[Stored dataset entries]
#####

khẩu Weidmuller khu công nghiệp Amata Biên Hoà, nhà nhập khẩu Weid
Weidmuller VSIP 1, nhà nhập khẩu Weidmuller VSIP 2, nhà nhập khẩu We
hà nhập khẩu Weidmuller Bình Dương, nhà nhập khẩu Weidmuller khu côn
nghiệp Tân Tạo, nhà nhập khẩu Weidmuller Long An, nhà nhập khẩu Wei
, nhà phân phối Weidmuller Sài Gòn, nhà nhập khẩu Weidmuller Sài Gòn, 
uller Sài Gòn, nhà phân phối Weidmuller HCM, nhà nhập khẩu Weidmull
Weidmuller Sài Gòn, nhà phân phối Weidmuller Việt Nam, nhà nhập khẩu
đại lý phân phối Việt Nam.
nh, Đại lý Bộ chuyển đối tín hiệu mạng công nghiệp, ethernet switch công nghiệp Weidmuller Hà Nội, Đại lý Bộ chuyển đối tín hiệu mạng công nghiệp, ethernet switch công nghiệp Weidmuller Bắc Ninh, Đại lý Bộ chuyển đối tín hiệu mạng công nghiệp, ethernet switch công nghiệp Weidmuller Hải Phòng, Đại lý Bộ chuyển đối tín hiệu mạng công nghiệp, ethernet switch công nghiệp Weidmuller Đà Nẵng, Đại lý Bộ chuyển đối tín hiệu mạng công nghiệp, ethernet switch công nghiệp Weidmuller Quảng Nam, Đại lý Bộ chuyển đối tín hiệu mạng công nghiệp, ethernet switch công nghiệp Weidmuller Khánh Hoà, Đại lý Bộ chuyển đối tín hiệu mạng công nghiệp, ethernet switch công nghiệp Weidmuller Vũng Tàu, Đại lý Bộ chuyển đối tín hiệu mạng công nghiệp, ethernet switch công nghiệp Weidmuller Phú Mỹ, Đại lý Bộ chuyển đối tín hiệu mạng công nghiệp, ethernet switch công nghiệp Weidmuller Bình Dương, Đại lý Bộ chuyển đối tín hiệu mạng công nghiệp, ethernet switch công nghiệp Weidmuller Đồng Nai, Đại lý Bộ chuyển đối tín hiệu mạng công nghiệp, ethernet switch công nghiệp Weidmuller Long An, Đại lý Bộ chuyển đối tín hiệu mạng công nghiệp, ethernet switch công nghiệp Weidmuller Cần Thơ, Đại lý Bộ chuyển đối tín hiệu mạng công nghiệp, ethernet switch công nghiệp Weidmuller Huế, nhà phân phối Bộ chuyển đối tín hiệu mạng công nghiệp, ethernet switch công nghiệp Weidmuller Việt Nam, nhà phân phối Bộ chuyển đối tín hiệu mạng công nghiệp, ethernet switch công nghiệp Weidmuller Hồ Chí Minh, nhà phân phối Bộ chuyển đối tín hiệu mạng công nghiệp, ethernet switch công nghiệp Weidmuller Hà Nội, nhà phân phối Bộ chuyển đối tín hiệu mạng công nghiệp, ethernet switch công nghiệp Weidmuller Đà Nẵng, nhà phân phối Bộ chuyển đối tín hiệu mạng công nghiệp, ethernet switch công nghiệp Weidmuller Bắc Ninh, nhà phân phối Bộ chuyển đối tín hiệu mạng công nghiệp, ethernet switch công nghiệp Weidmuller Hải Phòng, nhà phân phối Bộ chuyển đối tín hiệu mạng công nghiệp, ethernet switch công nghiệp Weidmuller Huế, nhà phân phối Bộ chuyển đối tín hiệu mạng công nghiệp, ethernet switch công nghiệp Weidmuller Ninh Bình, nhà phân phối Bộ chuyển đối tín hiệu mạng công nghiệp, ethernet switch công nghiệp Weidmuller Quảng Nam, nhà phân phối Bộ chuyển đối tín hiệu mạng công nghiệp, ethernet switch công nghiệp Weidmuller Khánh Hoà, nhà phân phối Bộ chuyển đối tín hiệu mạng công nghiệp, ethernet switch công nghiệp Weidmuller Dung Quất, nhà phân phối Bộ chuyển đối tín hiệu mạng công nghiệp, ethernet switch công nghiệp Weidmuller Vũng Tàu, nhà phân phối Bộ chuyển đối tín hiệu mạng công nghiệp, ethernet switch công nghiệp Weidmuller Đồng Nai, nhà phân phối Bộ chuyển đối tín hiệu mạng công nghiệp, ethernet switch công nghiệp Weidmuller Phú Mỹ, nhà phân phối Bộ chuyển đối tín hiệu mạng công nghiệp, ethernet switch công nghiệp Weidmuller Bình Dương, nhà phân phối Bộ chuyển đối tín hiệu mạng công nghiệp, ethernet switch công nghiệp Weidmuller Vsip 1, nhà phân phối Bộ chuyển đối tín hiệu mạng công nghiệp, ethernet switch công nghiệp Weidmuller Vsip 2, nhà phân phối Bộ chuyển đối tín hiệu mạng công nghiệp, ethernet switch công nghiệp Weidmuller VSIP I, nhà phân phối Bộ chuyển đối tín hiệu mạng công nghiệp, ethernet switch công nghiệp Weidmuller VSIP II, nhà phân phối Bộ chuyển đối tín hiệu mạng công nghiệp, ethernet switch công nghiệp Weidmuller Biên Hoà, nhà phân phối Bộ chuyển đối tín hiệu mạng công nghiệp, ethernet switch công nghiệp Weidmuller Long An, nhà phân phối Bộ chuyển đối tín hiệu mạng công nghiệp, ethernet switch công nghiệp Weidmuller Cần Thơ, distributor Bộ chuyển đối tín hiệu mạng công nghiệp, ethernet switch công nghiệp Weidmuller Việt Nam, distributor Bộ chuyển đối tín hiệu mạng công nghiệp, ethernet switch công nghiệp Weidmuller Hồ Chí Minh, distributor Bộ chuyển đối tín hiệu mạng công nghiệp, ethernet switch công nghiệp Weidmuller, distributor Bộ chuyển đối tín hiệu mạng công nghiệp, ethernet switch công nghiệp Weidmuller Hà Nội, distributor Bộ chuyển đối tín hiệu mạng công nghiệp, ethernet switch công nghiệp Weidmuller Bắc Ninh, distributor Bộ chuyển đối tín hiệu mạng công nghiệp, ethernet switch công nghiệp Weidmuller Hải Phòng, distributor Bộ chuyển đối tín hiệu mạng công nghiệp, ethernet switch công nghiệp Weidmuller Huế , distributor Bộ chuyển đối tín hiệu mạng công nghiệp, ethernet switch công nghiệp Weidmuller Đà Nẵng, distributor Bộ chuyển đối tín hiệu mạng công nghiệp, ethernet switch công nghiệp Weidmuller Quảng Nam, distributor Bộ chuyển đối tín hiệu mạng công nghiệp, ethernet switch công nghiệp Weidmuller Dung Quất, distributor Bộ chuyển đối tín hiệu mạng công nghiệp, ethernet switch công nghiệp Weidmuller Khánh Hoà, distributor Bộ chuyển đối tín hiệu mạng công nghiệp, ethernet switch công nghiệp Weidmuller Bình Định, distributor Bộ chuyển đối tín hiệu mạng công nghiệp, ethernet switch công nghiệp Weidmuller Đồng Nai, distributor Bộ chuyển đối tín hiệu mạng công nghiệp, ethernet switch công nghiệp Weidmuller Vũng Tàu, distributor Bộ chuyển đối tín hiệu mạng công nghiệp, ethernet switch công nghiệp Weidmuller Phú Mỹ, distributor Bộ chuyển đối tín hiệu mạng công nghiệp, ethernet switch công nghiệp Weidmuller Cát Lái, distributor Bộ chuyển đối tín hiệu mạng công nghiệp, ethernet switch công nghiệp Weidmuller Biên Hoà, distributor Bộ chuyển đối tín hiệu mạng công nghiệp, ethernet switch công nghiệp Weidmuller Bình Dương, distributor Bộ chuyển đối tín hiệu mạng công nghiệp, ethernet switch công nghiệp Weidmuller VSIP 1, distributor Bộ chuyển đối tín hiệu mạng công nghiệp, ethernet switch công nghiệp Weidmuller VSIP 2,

#####

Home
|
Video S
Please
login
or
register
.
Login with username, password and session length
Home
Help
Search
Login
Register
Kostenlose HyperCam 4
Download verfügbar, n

#####

Copy word for word the lines of material between the line containing "khẩu Weidmuller khu công" and the line containing "hà nhập khẩu Weidmuller Bình", inclusive.

khẩu Weidmuller khu công nghiệp Amata Biên Hoà, nhà nhập khẩu Weid
Weidmuller VSIP 1, nhà nhập khẩu Weidmuller VSIP 2, nhà nhập khẩu We
hà nhập khẩu Weidmuller Bình Dương, nhà nhập khẩu Weidmuller khu côn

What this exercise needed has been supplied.